Menag berharap penjelasan ini dapat meluruskan informasi yang beredar dan memperkuat pemahaman publik tentang pentingnya optimalisasi seluruh instrumen dana sosial keagamaan. Ia juga mengajak masyarakat untuk terus menunaikan zakat sekaligus mendukung pengembangan wakaf dan filantropi Islam secara lebih produktif dan berkelanjutan.
Sebelumnya, pernyataan Menag soal “meninggalkan zakat” menuai tanggapan dari Majelis Ulama Indonesia (MUI). Ketua Umum MUI KH M. Anwar Iskandar menyampaikan, setelah menyimak video utuh paparan Menag dalam Sarasehan 99 Ekonom Syariah yang digelar di Jakarta pada 26 Februari 2026, narasi tersebut memang menimbulkan tafsir yang keliru di tengah masyarakat.
“Kata yang dipilih oleh Menag sangat shorih (jelas) yaitu ‘meninggalkan zakat’ sebagai syarat kalau umat Islam ingin maju,” kata Kiai Anwar. “Di sini titik lemah narasi itu. Ajakan itu bertentangan dengan syariat Islam yang menjadikan wajibnya zakat sebagai bagian dari rukun Islam.”
Wakil Rais ‘Aam PBNU itu menambahkan, para ulama sepakat bahwa kata “sedekah” dalam ayat tentang delapan ashnaf merujuk pada zakat yang wajib, bukan sedekah sunnah. Ia menegaskan, sejarah Islam menunjukkan pentingnya kedudukan zakat, termasuk ketika Khalifah Abu Bakar Ash-Shiddiq memerangi kelompok yang enggan menunaikannya.

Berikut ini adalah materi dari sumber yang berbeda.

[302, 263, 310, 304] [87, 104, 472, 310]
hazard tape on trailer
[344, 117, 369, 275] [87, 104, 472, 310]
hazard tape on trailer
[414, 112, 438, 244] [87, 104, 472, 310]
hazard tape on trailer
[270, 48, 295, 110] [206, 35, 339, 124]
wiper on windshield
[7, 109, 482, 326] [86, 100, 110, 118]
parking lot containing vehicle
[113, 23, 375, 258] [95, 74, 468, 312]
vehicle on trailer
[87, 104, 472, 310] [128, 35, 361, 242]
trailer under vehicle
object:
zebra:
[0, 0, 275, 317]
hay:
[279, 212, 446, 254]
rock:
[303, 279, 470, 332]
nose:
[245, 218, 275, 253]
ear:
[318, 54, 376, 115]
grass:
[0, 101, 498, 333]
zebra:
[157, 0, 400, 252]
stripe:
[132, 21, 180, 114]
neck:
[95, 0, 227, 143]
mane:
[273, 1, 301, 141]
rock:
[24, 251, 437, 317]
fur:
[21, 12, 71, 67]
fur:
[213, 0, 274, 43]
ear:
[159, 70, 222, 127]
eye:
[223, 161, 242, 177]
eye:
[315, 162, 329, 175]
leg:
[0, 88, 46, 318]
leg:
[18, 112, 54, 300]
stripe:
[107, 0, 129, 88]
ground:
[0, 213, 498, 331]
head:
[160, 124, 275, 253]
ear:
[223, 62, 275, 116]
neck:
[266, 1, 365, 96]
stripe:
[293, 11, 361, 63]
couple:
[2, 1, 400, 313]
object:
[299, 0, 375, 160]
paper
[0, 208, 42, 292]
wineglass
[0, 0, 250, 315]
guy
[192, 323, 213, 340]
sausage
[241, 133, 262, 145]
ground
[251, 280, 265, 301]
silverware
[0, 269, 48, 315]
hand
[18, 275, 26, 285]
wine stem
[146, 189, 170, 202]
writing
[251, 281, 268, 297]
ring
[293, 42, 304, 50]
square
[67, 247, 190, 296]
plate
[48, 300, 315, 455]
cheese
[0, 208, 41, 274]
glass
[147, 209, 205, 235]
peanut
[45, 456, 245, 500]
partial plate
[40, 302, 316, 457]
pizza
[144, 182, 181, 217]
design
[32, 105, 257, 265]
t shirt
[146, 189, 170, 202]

“Saya bisa memahami bahwa potensi sedekah mungkin lebih besar daripada zakat, tetapi tentu tidak berarti harus meninggalkan zakat. Jangan sampai karena narasi ini, orang-orang yang wajib zakat kemudian meninggalkannya. Betapa besar dosanya,” ujarnya.
Wakil Ketua Umum MUI KH M. Cholil Nafis juga menegaskan pandangan serupa melalui akun X pribadinya. Ia menjelaskan bahwa kata “sedekah” dalam Surat At-Taubah ayat 103 bermakna zakat wajib, bukan sedekah sunnah.
“Tidak benar kalau zakat tidak populer di zaman Nabi SAW,” tulisnya. “Tidak tepat narasi ‘tinggalkan zakat kalau umat ingin maju’.”
Sementara itu, Ketua MUI Bidang Fatwa Metodologi Buya Gusrizal Gazahar menilai maksud pernyataan Menag dapat dipahami sebagai dorongan untuk meningkatkan semangat berinfak di luar zakat, namun penyampaiannya dinilai kurang tepat.
“Konteksnya kita pahami, tapi narasinya harus diluruskan. Cukup dijelaskan bahwa semangat umat berinfak di luar zakat harus ditingkatkan tanpa menjatuhkan kedudukan zakat dan melemahkan kekuatannya,” ujar Buya Gusrizal.